====== Dataset rows ======
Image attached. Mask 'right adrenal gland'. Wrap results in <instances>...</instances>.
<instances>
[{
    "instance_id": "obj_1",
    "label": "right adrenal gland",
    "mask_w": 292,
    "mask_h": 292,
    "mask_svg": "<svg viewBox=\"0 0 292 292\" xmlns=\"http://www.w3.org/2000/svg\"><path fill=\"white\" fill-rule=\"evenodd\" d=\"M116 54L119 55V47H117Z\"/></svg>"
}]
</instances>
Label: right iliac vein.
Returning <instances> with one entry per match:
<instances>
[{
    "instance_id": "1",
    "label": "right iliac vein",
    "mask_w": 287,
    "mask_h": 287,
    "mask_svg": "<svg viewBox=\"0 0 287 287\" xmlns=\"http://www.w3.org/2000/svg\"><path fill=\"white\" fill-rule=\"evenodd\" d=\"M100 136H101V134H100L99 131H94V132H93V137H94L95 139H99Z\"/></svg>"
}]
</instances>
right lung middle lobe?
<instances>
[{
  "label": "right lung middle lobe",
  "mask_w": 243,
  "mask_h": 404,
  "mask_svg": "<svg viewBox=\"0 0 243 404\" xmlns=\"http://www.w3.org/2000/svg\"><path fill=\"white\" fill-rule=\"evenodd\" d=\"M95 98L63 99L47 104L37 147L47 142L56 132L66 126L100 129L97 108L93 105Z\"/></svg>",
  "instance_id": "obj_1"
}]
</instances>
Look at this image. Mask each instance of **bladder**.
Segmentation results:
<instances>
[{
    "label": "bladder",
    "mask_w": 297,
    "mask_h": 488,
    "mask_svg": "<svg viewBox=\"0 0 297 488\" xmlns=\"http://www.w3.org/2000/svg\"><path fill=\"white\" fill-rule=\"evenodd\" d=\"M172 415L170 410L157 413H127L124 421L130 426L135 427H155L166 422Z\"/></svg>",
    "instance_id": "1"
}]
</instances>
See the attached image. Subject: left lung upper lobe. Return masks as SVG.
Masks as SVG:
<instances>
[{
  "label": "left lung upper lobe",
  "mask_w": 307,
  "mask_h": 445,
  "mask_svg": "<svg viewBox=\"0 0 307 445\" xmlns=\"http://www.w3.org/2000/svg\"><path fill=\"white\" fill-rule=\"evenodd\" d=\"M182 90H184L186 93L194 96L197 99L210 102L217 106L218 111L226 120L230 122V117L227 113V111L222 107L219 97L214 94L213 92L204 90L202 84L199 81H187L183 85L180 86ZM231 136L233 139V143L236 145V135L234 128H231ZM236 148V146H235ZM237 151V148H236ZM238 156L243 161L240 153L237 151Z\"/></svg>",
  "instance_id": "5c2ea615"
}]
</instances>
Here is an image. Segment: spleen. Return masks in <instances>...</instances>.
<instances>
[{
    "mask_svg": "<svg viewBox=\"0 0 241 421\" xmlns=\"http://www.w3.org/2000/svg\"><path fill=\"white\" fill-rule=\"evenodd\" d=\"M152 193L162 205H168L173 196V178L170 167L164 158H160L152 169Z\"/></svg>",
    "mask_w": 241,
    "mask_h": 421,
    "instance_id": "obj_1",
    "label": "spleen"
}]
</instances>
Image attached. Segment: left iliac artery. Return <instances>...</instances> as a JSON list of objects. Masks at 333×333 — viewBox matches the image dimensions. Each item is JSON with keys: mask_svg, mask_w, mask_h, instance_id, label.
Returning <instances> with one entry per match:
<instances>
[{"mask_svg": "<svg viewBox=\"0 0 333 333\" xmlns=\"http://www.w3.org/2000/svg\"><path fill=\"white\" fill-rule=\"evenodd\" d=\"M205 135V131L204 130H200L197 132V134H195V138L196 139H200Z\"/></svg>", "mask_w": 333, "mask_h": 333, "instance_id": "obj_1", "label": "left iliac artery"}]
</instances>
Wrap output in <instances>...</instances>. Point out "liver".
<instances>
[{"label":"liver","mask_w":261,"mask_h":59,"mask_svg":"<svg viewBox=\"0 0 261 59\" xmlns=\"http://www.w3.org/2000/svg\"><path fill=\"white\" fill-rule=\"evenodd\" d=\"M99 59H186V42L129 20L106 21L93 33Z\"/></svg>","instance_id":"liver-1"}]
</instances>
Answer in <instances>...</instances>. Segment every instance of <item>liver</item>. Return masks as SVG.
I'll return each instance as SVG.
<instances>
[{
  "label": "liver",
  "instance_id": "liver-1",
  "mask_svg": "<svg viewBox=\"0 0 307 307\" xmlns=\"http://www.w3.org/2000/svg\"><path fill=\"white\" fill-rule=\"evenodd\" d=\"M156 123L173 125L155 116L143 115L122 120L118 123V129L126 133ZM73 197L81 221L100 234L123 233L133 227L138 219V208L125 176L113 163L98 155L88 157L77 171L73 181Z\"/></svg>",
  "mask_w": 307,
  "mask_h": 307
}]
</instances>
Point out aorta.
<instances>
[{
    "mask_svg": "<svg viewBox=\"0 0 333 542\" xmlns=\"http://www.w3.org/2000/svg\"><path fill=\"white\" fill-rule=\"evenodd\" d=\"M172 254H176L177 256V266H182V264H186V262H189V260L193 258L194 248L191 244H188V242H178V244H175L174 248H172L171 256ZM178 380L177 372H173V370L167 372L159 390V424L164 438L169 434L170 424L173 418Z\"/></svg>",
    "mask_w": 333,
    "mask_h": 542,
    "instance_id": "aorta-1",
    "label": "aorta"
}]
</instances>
======
Count the lines in the segmentation data above that contain the string "attached", matching case exactly. Give only the number.

### Output for this task
3